To my disappointment, she shakes her head. “Don’t worry. It just gets you up and moving again.”
“Oh,” I say quietly. Jamison is not going to take this news well. She lowers me onto the couch. For a long moment, she only stares at me, biting her lip. I should be pumping for information but the odd mix of heartbreak and terror in her eyes is like cotton in my mouth.
“Ploy,” she says finally. “You can’t tell anyone what I can do. Geneticists would give anything to study us if they knew we exist. Test blood. Dissect our bodies. What government wouldn’t kill to have a soldier like me in their arsenal?” I feel like she’s reciting a speech she’s heard a dozen times. She sits down beside me and hugs her knees to her chest. “Other kids had nightmares about monsters under the bed. My monsters were always dressed in white lab coats, after bad little girls who couldn’t keep secrets.” Her eyes meet mine. “You have to promise me you won’t tell anyone about me, okay? People are killed for this ability. My parents. They were gutted to make sure they stayed dead. My dad wasn’t even a resurrectionist.”
“Gutted?” When I speak, my voice is small. “Like Brand was in the boxcar.” It kept them dead, scraping their insides away. I knew that much.
“My aunt knew Brandon. He was one of us. In hiding. The only way to kill us is to remove organs. That or poisoning the blood itself. Otherwise our blood heals everything.”
“Your parents weren’t the same as Brandon.” The words are out before I can stop them. I swallow hard and look up at her. “Whoever killed Brandon, I mean. It wasn’t the same person as your parents?” I say quickly, twisting it into a question, because to me, it’s a statement. Jamison couldn’t have had anything to do with them dying. Brandon had been a slip up, a mistake.
She gives her head a quick shake, her eyes downcast. “Someone broke in while I was gone and... That was a long time ago, though. Isolated incident.” The bitterness to her voice makes me suspect she’s not quite as over it as she’s pretending to be. “There have been others missing lately. Sarah...that’s my aunt...she doesn’t know what’s happening.”
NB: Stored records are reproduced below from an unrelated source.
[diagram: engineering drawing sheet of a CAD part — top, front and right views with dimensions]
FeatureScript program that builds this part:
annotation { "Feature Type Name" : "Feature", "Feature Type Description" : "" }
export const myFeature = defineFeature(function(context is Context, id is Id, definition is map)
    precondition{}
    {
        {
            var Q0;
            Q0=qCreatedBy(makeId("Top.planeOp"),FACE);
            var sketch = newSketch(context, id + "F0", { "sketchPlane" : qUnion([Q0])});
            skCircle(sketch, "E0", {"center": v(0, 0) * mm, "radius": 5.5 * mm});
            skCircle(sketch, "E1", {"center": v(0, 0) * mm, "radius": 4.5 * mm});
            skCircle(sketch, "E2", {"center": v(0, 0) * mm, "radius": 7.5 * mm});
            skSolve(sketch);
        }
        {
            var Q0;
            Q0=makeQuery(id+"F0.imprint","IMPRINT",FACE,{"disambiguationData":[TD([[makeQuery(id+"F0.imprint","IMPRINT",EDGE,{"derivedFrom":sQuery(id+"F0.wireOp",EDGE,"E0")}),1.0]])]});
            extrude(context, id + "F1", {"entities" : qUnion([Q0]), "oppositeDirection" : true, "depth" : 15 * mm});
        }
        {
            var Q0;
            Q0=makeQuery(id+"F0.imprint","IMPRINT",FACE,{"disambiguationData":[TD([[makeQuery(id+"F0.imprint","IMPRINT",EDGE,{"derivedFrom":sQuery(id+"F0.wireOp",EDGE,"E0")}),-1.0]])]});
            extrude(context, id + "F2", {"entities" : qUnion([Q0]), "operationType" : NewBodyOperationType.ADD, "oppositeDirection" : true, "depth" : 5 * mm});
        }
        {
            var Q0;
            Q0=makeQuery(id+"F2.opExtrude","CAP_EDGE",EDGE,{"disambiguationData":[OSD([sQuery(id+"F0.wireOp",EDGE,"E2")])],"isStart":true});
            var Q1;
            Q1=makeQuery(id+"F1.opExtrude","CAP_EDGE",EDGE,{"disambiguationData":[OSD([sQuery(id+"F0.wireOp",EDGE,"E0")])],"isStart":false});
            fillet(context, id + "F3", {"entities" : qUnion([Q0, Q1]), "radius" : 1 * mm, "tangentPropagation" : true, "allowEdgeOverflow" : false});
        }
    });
“So you knew when I told you what happened to him. You knew what Brandon was.” Of course she did, but she needs to see me making the connections. “And you were scared.” Even before Jamison used Brandon’s death to shake her up, her parents’ deaths had ingrained the paranoia I see in her sometimes. And then something else occurs to me. I look up at Allie, everything I know about her suddenly shifting.
Someone broke in.
“Oh my God, you...”
“Ploy?” She must see the hurt on my face.
“You weren’t worried about me sleeping in the camp,” I say slowly. “You weren’t being a friend. You’re afraid. That’s why you let me start sleeping on your couch.”
She blinks rapidly. “We have tight time constraints. There’s no real way to vet out the people we bring back. We take the chance that some of them will come after the blood, want more of it even once we explain it doesn’t work like that. Hazard of the job.” She says the words flippantly but her tone’s all off.
So there are others after her.
“You used me to protect you?” Oh, the irony.
Her hands fist in her lap, an angry blush on her cheeks. “I don’t need you to protect me. I can protect myself.”
I lean back against the cushion. “Then why did you want me here?”